Q1: Comments to author(s). First provide a summary of the paper, and then address the following criteria: Quality, clarity, originality and significance. (For detailed reviewing guidelines, see http://nips.cc/PaperInformation/ReviewerInstructions)
Summary:

This paper shows that parameter learning in structured-prediction problems can be reduced to independent logistic regression problems for each of the factors. This requires (a) writing an upper bound on the predictor loss via the standard margin-rescaled loss-augmented inference (LAI); (b) getting an upper bound on this upper-bound by relaxing the LAI integer programming problem to an LP; (c) smoothing the LP with a standard entropy term (still an upper-bound); (d) converting the loss-minimization from a min-max problem to a joint minimization over parameters and "messages" (lagrangian multipliers) by writing the dual of the LAI; (e) finally, using standard results about conjugate of entropy to formulate the coordinate step over parameters (given fixed messages) as a Logistic Regression training problem.

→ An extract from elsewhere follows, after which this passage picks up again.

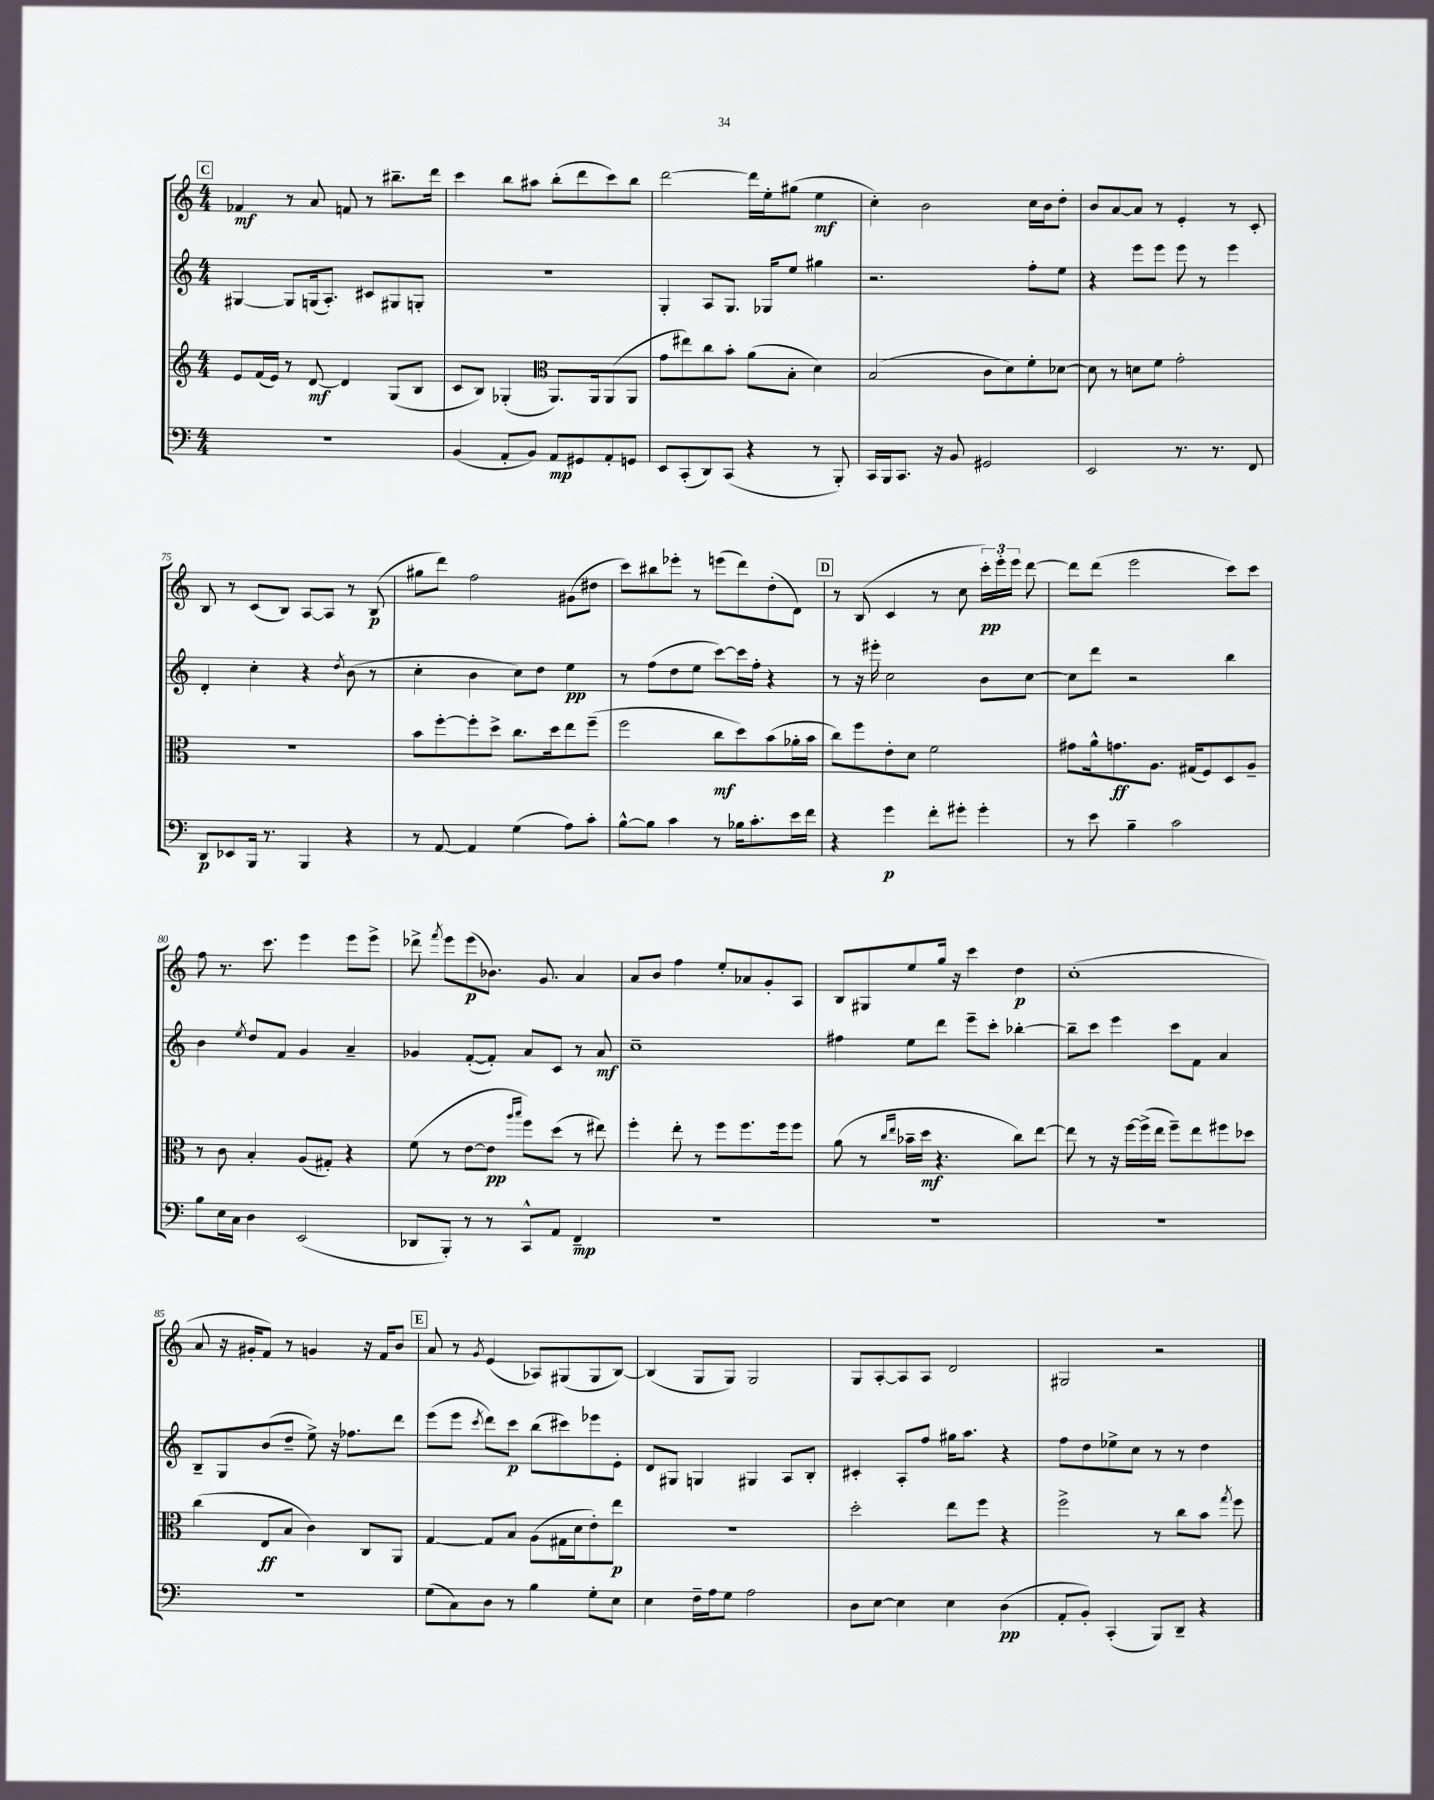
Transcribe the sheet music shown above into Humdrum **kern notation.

The paper shows a very nice conceptual connection between structured learning and LR. The strongest appeal (at least to me) is the ability to train non-linear structured predictors.

The only (minor) criticism of the paper is that the experiments are toy-ish and do not fully demonstrate the impact of the proposed work. It's nice to see that the errors on Weizman Horses for Boosting & MLP are lower than linear, but it would have been great to see results on more challenging datasets. Having said that, the paper contains novel high-quality work and should be accepted.

The manuscript is pretty clear, although the main novel section (Section 7) feels a little rushed and should be expanded.

Minor comments:
-- L88 is margin-scaled not slack-rescaled.
-- L101: M is typically used for the marginal polytope. Please use L for the local polytope.
-- L215: Although intuitive, but please define (Wx)_y notation before using.
-- L301: There should not be an eps on the RHS. argmax is unaffected by scaling.
Q2: Please summarize your review in 1-2 sentences
Overall, a high-quality work containing a novel conceptual connection that will be broadly useful to people working in structured-prediction.
Author Feedback

Q1:Author rebuttal: Please respond to any concerns raised in the reviews. There are no constraints on how you want to argue your case, except for the fact that your text should be limited to a maximum of 6000 characters. Note however that reviewers and area chairs are very busy and may not read long vague rebuttals. It is in your own interest to be concise and to the point.
Thanks to all for the helpful reviews, in which there is little to disagree with. In particular, all commented that the experiments would be improved by systematically varying epsilon, and considering larger/more realistic datasets. Such results can certainly be included in the final paper (albeit possibly in the appendix, for a lack of space).